Tallying temperature drops inside tornadoes

by Mary Caperton Morton
Tuesday, April 18, 2017

A tornado passes near the Scottsbluff, Neb., airport on June 27, 1955. Credit: National Archives and Records Administration.

The inside of a strong tornado is an intense place, with wind speeds of more than 450 kilometers per hour and dramatic drops in air pressure and temperature. But due to the dangerous unpredictability of such storms, few real-time measurements have been taken inside actual twisters. In a new study, researchers took a mathematical approach to circumvent the danger and calculate temperature changes inside tornadoes, offering a glimpse into how these violent storms operate.

“Monitoring the interior conditions of tornadoes is very difficult and dangerous. Researchers have been killed trying, and conditions are so extreme that instruments are often damaged,” says Georgios Vatistas, an engineer at Concordia University in Montreal and lead author of the new study, published in the Journal of Aircraft.

So instead of relying on instrumentation to study the falling temperatures known to occur in tornadoes of all sizes, Vatistas and his colleagues used mathematical models. “Our intent was to look at the fundamental principles of intense vortexes and transfer the physical manifestations to mathematical equations,” Vatistas says. They approached it as a fluid mechanics problem, factoring in the conservation of mass and momentum and the ideal gas law to arrive at equations that describe the pressure, temperature and density of the violently revolving funnels.

Then, they tested the outputs of their equations to see if they matched the eyewitness observations made by three radio broadcasters who survived the funnel of a violent tornado in Scottsbluff, Neb., in 1955 by taking shelter in the basement of a stone building. All three reported frigid temperatures and difficulty breathing as the funnel, later rated as an EF4 on the Enhanced Fujita Scale, passed overhead. Vatistas and his colleagues calculated that temperatures inside the Scottsbluff funnel dropped from an ambient temperature of 27 degrees Celsius to a chilly 12 degrees Celsius. Furthermore, they found that the air density dropped to levels similar to those found in the “death zone” on mountains at elevations above 8,000 meters, explaining why the broadcasters had trouble breathing, Vatistas says.

Temperature drops in tornadoes have been known about for decades, but few studies have focused on elucidating this effect, says David Lewellen, an engineer at West Virginia University who was not involved in the new study. Mathematical models like those developed by Vatistas and colleagues can fill in data gaps for violent storms, he says.

“Tornadoes come in all different shapes, sizes and strengths. Even if you get excellent measurements from one tornado, it won’t tell you the whole story for all tornadoes,” Lewellen says. The new equations may help scientists better understand the range of variation from one storm to the next, he says. “Mathematical models can help us figure out what’s going on [across a range of storms].”

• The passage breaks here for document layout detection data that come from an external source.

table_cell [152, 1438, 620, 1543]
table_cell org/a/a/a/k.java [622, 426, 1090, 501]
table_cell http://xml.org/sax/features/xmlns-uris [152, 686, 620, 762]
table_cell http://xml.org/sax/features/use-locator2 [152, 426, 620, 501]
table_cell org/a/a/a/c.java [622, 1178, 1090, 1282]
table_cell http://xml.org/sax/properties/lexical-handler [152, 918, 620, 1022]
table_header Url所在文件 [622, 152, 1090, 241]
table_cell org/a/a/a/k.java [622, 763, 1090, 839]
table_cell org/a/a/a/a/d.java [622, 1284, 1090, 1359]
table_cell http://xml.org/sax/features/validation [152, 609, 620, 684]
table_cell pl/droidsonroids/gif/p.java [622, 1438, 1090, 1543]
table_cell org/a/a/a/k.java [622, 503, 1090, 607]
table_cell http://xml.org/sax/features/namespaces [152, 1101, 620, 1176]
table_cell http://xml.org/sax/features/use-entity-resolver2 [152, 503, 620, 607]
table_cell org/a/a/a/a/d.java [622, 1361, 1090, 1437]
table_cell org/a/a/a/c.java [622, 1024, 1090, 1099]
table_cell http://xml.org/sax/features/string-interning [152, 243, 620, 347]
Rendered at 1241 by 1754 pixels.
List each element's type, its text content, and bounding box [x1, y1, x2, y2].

The work, however, is not likely to aid directly in predicting or tracking storms, he says. “The state of model simulations is pretty good these days. There’s a lot we understand fairly well, but other things we still don’t.” The most difficult challenges are to connect storm behaviors on different scales, under different conditions, and to predict which storm systems will generate tornadoes, he says.

The equations also have direct applications to engineering, Vatistas says, particularly in regard to refrigeration vortex tubes, which are used to cool cutting tools during machining, and with various electronic components. It also explains some of the temperature effects of the vortexes produced by airplane wings and helicopter blades.